**Work order**: Going from the top of the listing below to the line that holds "Figure 5. Immunohistochemistry", reproduce each line exactly; no pictures.

**Dataset section**:
====================
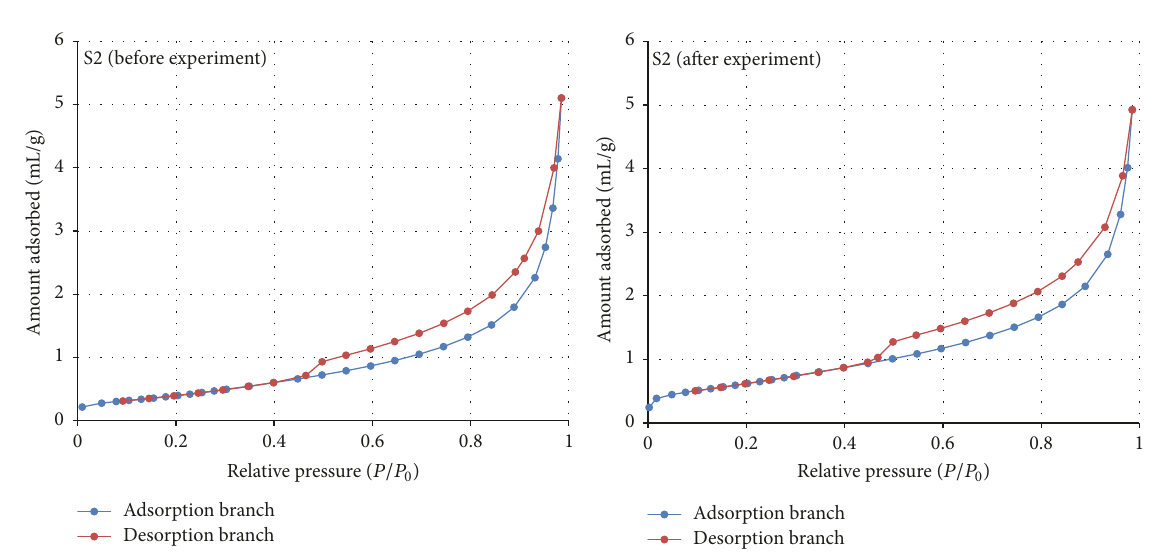
Figure 12: N 2 adsorption-desorption isotherms of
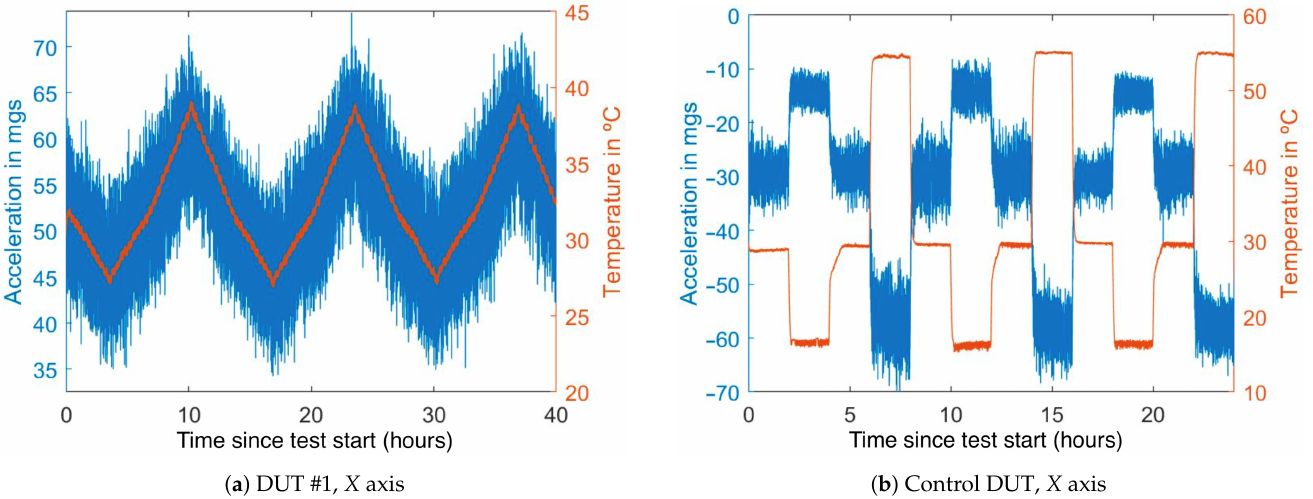
Figure 7. Simultaneous temperature (in red) and acceleration (in blue) variations during the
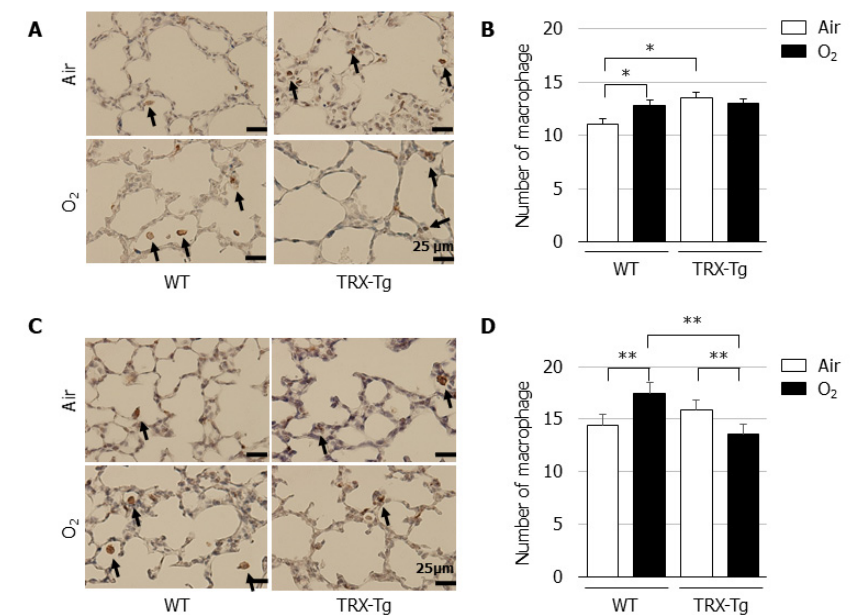
Figure 5. Immunohistochemistry for macrophages. Immunohistochemistry using the macrophage marker F4/80 was performed on lung sections on ( A ) day 4 and ( C ) day 14. The black arrows indicate F4/80-positive macrophages. Scale bar = 25 µm (magnification × 400). Number of macrophages on ( B )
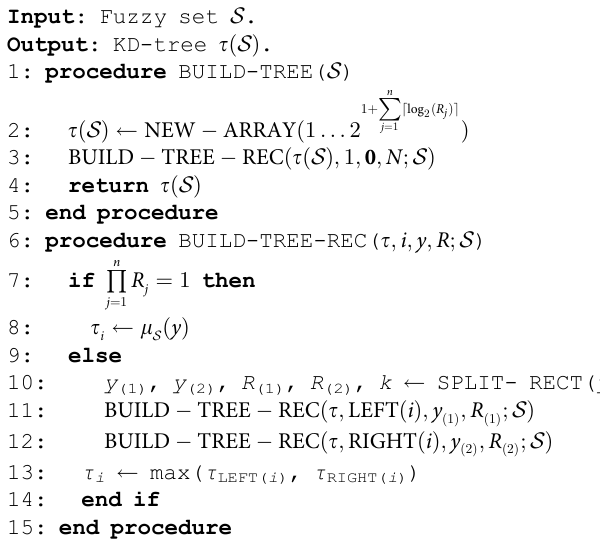
Algorithm 3 constructs an augmented KD-tree [34], t ð S Þ , that corresponds to the input image S . Within each node of t ð S Þ we store the maximum intensity of that sub-tree. This enables an efficient distance search, where sub-trees which are empty after α -cutting can be pruned. The discrete rectangular domain enables storing the node attributes compactly in a single array. The left and right sub-trees of a node indexed by i have indices 2 i and 2 i + 1 respectively, where the root has index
====================
**Response to the exercise**:
Figure 12: N 2 adsorption-desorption isotherms of
Figure 7. Simultaneous temperature (in red) and acceleration (in blue) variations during the
Figure 5. Immunohistochemistry for macrophages. Immunohistochemistry using the macrophage marker F4/80 was performed on lung sections on ( A ) day 4 and ( C ) day 14. The black arrows indicate F4/80-positive macrophages. Scale bar = 25 µm (magnification × 400). Number of macrophages on ( B )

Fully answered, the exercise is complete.